All of these things are very simple ways to make a big impact on how you rule YOUR brain. If you choose NOT to rule your own mind, someone will see that as a weakness. They will feed you lies and they will try to manipulate your feeling to their own benefit. If you do not control your mind, someone else will. If you do not control your own thoughts and feeling, they will start making shit up. They will start making up their own truths and you will just blindly follow. You will start to believe everything your mind says….but the gratitude in that is you GET TO CONTROL what your mind says! You get to be the boss of your own story.
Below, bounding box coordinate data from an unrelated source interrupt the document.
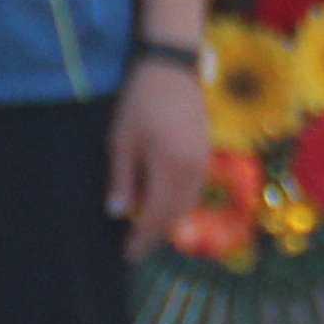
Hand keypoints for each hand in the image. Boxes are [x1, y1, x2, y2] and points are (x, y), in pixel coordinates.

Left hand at [106, 53, 215, 260]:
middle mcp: (193, 169)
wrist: (172, 69)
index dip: (141, 237)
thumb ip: (122, 178)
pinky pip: (194, 190)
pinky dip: (178, 204)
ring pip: (188, 204)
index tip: (126, 254)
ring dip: (168, 221)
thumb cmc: (140, 102)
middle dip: (155, 235)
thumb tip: (117, 213)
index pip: (156, 214)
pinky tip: (162, 205)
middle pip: (176, 214)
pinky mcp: (206, 153)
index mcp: (171, 167)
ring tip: (145, 231)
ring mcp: (204, 161)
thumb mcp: (122, 140)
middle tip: (134, 249)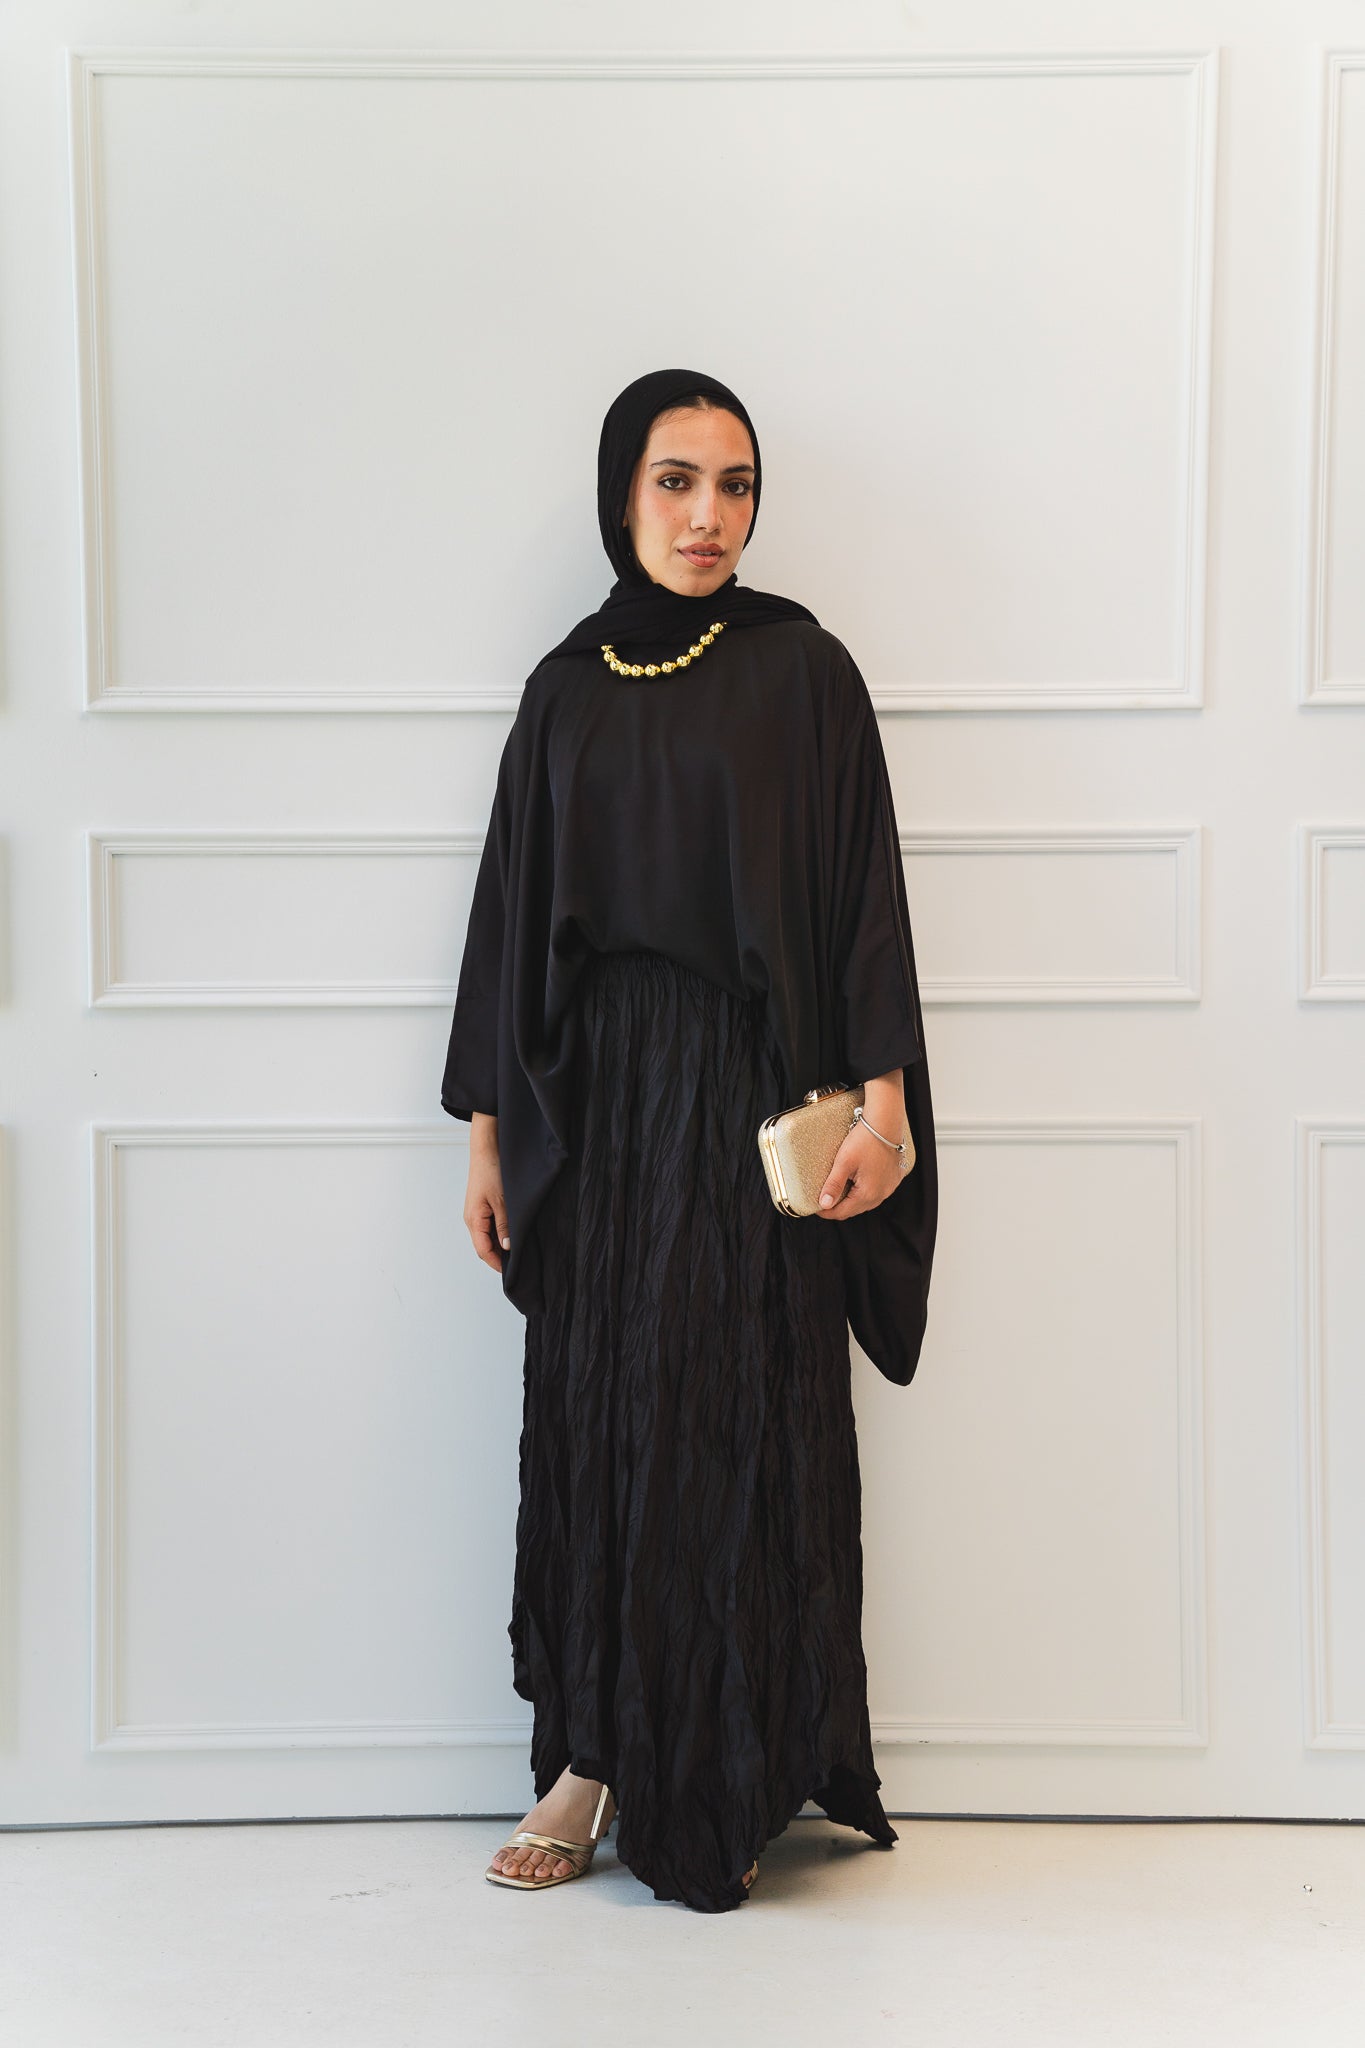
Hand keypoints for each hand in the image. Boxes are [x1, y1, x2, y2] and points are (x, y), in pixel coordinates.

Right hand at [464, 1111, 510, 1271]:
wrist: (487, 1147)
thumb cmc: (491, 1170)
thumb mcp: (503, 1201)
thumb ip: (505, 1226)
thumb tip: (507, 1247)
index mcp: (473, 1220)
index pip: (483, 1251)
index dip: (497, 1264)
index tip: (513, 1272)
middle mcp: (473, 1218)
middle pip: (485, 1246)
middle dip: (500, 1256)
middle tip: (520, 1263)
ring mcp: (478, 1212)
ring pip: (489, 1236)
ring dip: (502, 1244)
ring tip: (520, 1249)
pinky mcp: (484, 1205)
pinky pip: (492, 1225)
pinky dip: (502, 1232)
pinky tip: (515, 1232)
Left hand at [814, 1076, 908, 1220]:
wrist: (886, 1122)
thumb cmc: (865, 1139)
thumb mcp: (844, 1162)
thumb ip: (833, 1185)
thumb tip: (824, 1204)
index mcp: (868, 1194)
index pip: (843, 1212)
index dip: (827, 1212)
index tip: (816, 1207)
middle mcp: (882, 1194)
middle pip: (855, 1209)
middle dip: (839, 1206)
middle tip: (825, 1198)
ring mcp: (890, 1186)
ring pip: (867, 1201)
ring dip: (853, 1199)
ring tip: (840, 1189)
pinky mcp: (895, 1177)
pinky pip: (878, 1190)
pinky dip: (867, 1190)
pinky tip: (859, 1180)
"You do not have to control your thoughts, you have to stop letting them control you! - Dan Millman

So in closing I say this, If you choose it, then embrace the choice! You get to say what is true and what is not! If you say you are fat, then change it OR embrace it and love the fuck out of the choice. Start changing the way to talk to yourself, and watch as you start to feel love for yourself, just as you are! If you are in a miserable relationship either make moves to change it, or accept those things and embrace them. If you are not willing to choose those two options….leave! You get to choose how others treat you! You get to choose if they see your value enough to stick around. Either choose it from a place of joy and acceptance…..or CHANGE IT!!! Own your life! Make the moves you need to make to see a difference! You get to choose. Choose fear and uncertainty or choose adventure and magic! If you are in fear of the next step, as many of us are right now….take these steps to feed your mind with the good stuff!